= Textauszug =
Mit der neuen Maschinenverordnung (EU) 2023/1230, die ab dem 20. Januar 2027 verpflichtend gilt, wird Cybersicherheit zur gesetzlichen Pflicht für Maschinenhersteller.
Die zentrale Botschaft: „Keine funktionale Sicherheit ohne Cybersicherheit.“
Dieser Leitfaden zeigt, wie die Anforderungen in der Praxis umgesetzt werden können – mit einem strukturierten Konzept, basierend auf der Normreihe IEC 62443, ergänzt durch konkrete Werkzeuge, Prozesse und Dokumentationen.
Ziele
- CE-Konformität durch Cybersicherheitsmaßnahmen sicherstellen
- Robuste OT-Sicherheitsarchitektur etablieren
- Erfüllung der gesetzlichen Anforderungen
- Nachvollziehbare Dokumentation für Audits und Behörden bereitstellen
Relevante MVO-Abschnitte
- Schutz gegen Korruption (Anhang III, Abschnitt 1.1.9)

= Untersuchte Daten =
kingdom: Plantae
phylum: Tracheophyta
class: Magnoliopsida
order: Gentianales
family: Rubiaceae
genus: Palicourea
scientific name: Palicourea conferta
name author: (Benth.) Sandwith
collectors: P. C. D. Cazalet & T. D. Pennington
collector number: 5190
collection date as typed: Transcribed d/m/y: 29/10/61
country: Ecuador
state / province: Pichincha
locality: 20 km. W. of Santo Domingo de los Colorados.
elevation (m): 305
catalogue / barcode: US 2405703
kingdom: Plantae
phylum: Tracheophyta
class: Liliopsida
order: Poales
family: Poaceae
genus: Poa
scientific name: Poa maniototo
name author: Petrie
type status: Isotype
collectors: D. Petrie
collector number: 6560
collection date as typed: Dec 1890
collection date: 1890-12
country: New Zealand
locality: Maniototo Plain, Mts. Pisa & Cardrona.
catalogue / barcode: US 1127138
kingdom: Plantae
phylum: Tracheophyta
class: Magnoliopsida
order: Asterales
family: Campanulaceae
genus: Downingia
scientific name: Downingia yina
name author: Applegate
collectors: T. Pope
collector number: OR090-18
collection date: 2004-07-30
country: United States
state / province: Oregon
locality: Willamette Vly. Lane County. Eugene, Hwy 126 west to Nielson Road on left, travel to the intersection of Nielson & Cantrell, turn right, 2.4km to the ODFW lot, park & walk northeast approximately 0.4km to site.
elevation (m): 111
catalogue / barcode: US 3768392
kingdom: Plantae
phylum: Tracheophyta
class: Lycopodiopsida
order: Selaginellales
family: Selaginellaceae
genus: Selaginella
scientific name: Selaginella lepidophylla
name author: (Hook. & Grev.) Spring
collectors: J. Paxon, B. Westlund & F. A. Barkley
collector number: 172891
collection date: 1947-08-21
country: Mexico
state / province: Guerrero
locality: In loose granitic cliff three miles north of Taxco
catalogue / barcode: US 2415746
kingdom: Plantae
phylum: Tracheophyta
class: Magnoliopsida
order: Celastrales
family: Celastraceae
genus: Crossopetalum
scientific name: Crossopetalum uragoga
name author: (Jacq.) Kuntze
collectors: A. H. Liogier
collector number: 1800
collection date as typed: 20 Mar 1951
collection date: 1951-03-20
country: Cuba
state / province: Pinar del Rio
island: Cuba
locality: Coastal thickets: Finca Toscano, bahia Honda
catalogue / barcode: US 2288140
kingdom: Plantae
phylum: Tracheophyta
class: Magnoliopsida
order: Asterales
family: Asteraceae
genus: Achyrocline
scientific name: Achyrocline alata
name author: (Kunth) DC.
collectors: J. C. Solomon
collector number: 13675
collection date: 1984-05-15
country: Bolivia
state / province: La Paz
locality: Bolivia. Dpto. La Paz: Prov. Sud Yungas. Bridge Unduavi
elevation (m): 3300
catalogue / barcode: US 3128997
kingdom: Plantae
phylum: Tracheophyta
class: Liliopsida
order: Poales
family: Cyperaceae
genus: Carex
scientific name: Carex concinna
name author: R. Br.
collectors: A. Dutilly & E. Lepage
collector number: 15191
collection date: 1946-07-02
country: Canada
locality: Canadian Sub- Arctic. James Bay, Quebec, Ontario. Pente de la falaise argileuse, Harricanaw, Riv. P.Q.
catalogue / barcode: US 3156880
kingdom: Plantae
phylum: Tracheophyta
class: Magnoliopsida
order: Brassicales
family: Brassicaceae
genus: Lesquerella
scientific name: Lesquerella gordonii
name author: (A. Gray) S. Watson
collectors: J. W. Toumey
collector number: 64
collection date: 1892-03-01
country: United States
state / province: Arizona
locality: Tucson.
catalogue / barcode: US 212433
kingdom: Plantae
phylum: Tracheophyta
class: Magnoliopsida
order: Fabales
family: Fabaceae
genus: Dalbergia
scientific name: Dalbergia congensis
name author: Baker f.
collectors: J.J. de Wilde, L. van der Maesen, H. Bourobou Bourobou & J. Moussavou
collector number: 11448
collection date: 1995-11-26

= Zu erledigende Aufgabe =
Bitte schreiben Sie den Textauszug von „Die zentrale Botschaft: „Keine“ bis einschließlich „III, Abschnitt 1.1.9)“ noch einmal ab und tauschen Sie dabei „Audits“ gegen „Prüfungen“.

= Antwortbereich =
Die zentrale Botschaft: „Keine funktionale Sicherheit ohne Cybersicherheit.“
Dieser Leitfaden zeigt, wie die Anforderungen in der Praxis umgesetzt werden können – mit einem strukturierten Konzept, basierend auf der Normreihe IEC 62443, ergänzt durch konkrete Werkzeuge, Prozesse und Dokumentationen.
Ziele
- CE-Konformität durch Cybersicherheitsmaßnahmen sicherstellen
- Robuste OT-Sicherheitsarchitektur etablieren
- Erfüllung der gesetzlichen Anforderungen
- Nachvollziehbare Dokumentation für Prüfungen und Behörden bereitstellen
Relevante MVO-Abschnitte
- Schutz gegen Korruption (Anhang III, Abschnitt 1.1.9)